Excerpted records »
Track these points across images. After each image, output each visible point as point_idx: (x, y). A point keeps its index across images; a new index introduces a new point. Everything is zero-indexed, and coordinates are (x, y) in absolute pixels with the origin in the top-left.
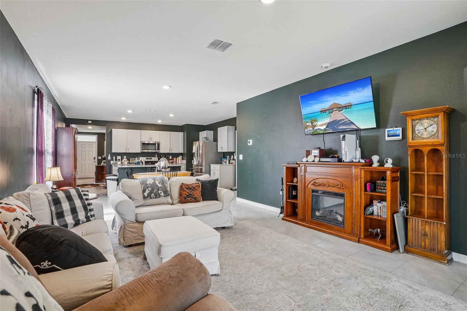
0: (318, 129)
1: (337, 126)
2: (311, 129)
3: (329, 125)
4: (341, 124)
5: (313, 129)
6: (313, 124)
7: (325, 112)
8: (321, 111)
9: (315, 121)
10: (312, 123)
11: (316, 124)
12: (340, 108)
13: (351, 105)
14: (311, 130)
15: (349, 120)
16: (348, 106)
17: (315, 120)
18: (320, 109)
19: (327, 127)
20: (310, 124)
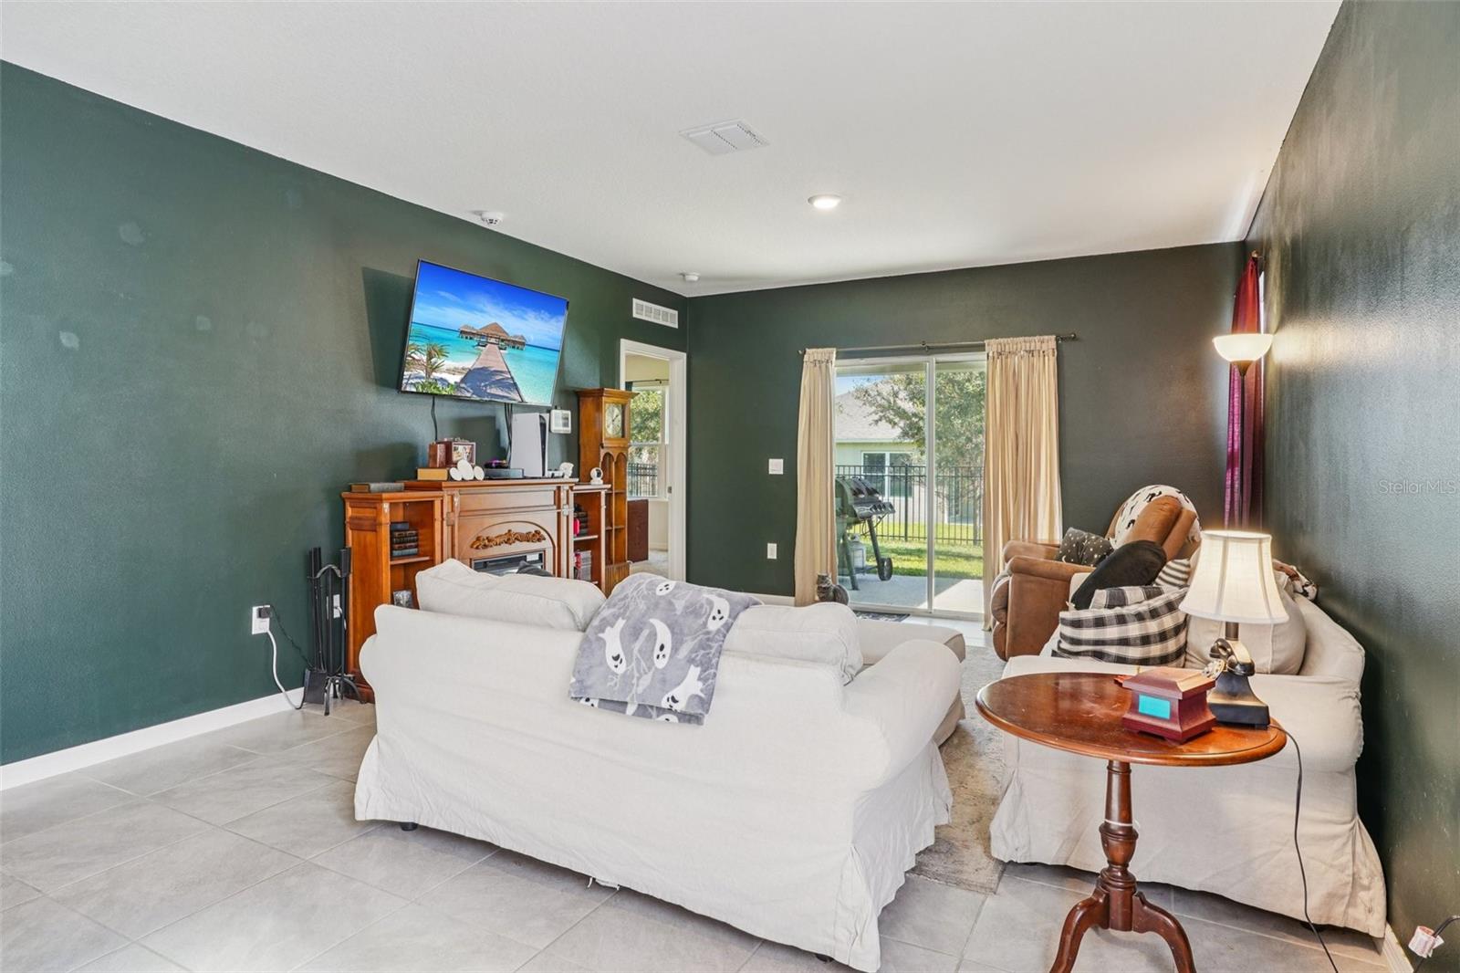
0: (441, 379)
1: (486, 386)
2: (423, 374)
3: (471, 376)
4: (494, 383)
5: (428, 374)
6: (433, 360)
7: (471, 338)
8: (462, 332)
9: (441, 353)
10: (430, 357)
11: (439, 362)
12: (503, 340)
13: (523, 344)
14: (420, 378)
15: (512, 378)
16: (518, 344)
17: (441, 350)
18: (462, 325)
19: (462, 381)
20: (425, 358)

Work task »
Transcribe only the lines between the line containing "13: (351, 105)" and the final line of the listing, inclusive, exactly as they appear; no pictures are to be included.

Response below »
13: (351, 105)
14: (311, 130)
15: (349, 120)
16: (348, 106)
17: (315, 120)
18: (320, 109)
19: (327, 127)
20: (310, 124)
0: (441, 379)
1: (486, 386)
2: (423, 374)
3: (471, 376)
4: (494, 383)
5: (428, 374)
6: (433, 360)
7: (471, 338)
8: (462, 332)
9: (441, 353)
10: (430, 357)
11: (439, 362)
12: (503, 340)
13: (523, 344)
14: (420, 378)
15: (512, 378)
16: (518, 344)
17: (441, 350)
18: (462, 325)
19: (462, 381)
20: (425, 358)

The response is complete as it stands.